The company kept encouraging the employees to follow Andersen’s document retention policy and Odom stated that “If [documents are] destroyed in the course of [the] normal policy and litigation is filed the next day, that’s great... We’ve followed our own policy, and whatever there was that might have been of interest to somebody is gone and irretrievable. ” As Enron went under the heat of informal to formal investigation with requests for documentation, the company kept encouraging its employees to follow the “policy. It wasn’t until the SEC served Enron and Andersen with subpoenas for records that they told their employees to stop shredding and the game was over. The plaintiff’s theory: The jury and Court of Appeals found that the above actions made the petitioner guilty of violating Title 18 of the United States Code that provides criminal sanctions for those who obstruct justice. They believed he intentionally had the knowledge of what was going on and intentionally destroyed the documents that proved the scandal to be true.
The defendant’s theory: Arthur Anderson believed that he was only following his company’s policy by ensuring it was being followed. He did not violate a law because once he was served the subpoena, the document shredding halted immediately. The legal issue: Did Arthur Anderson violate Title 18 of the United States Code by knowingly persuading his employees to shred documents with intent to impair the availability of those documents for use in an official proceeding?
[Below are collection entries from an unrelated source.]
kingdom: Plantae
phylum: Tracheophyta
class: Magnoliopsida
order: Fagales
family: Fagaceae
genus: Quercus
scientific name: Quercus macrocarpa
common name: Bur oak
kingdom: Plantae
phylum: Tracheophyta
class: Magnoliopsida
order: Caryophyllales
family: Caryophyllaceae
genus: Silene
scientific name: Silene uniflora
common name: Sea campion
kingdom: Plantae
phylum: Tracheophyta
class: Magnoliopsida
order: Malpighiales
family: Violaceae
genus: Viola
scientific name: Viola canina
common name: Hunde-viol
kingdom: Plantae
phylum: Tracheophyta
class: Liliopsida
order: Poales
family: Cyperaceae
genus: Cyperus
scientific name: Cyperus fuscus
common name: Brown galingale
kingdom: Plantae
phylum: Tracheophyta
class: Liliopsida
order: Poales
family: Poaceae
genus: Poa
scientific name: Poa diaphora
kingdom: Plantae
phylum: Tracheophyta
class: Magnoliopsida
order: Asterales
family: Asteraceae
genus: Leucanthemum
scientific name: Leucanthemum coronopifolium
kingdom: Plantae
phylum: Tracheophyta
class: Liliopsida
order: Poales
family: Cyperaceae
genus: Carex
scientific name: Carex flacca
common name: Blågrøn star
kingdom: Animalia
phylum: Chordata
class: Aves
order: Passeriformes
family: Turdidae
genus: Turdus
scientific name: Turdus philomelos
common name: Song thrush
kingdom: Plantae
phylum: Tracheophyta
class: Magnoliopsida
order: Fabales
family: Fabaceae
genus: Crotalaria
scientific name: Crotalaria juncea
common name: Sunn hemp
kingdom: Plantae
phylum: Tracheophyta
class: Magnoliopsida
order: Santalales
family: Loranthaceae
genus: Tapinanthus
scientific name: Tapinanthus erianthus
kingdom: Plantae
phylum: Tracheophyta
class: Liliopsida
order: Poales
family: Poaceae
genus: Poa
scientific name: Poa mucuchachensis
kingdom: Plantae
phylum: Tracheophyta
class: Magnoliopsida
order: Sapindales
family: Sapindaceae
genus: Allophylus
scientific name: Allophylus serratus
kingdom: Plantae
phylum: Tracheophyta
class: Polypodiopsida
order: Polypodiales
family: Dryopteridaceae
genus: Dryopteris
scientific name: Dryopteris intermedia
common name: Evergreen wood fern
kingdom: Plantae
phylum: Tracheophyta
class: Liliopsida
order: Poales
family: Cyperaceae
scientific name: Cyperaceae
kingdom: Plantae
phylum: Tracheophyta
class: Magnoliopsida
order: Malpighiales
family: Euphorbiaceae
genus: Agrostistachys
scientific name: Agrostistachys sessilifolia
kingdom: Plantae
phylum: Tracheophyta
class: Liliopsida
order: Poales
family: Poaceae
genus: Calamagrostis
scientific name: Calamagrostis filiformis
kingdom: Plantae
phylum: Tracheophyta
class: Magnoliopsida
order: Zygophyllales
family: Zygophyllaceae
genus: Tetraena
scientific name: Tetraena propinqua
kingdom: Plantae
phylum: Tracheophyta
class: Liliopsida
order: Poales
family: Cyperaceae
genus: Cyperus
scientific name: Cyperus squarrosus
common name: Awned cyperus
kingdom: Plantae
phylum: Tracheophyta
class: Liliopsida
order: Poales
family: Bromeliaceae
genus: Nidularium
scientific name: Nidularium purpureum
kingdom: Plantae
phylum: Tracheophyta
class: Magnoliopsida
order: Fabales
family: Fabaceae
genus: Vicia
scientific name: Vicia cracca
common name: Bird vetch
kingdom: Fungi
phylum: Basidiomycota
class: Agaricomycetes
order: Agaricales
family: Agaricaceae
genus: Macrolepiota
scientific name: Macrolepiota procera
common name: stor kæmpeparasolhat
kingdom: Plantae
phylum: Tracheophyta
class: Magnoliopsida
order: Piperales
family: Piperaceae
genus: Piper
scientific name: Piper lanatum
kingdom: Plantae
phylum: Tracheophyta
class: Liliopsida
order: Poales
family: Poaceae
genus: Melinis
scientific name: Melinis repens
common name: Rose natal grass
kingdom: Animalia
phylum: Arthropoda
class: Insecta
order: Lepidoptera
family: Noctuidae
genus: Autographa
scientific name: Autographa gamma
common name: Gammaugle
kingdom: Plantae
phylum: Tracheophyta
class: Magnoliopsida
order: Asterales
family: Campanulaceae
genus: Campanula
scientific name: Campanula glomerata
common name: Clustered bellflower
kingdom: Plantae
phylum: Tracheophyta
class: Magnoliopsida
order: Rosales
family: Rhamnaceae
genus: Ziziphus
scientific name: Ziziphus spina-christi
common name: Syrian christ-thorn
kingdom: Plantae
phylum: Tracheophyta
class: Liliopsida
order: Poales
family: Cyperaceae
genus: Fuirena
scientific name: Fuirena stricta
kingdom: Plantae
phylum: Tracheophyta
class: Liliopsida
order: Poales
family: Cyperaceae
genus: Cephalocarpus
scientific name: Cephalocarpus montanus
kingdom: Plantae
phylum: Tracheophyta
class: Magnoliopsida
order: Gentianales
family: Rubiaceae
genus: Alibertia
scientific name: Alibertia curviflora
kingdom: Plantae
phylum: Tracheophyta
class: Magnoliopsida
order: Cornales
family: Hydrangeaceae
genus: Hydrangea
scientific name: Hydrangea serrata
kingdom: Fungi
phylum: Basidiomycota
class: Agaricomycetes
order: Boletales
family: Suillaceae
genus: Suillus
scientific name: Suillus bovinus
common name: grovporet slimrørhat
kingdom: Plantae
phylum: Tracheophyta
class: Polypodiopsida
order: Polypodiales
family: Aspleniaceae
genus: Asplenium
The holding of the court: No. Andersen’s conviction could not stand due to the flawed jury instructions. Therefore, the conviction was reversed by the U. S. Supreme Court. Personal opinion: I do not believe this case was correctly decided. However, there was not enough evidence to convict him. The Supreme Court ruled the right decision based on the books. It is obviously clear that the Arthur Andersen was a smart man. Once he got tick in his ear that there might be trouble, he quickly found a way to legally protect himself and the company. I find it interesting how persistent they were with the document policy. However, regardless of the perception it gives off, Andersen technically did not violate any laws according to the court. If he was guilty, no one would ever know. I’m sure if the subpoena would have been served sooner, there would have been a different outcome. But, this is only my opinion and it would not stand in the court system.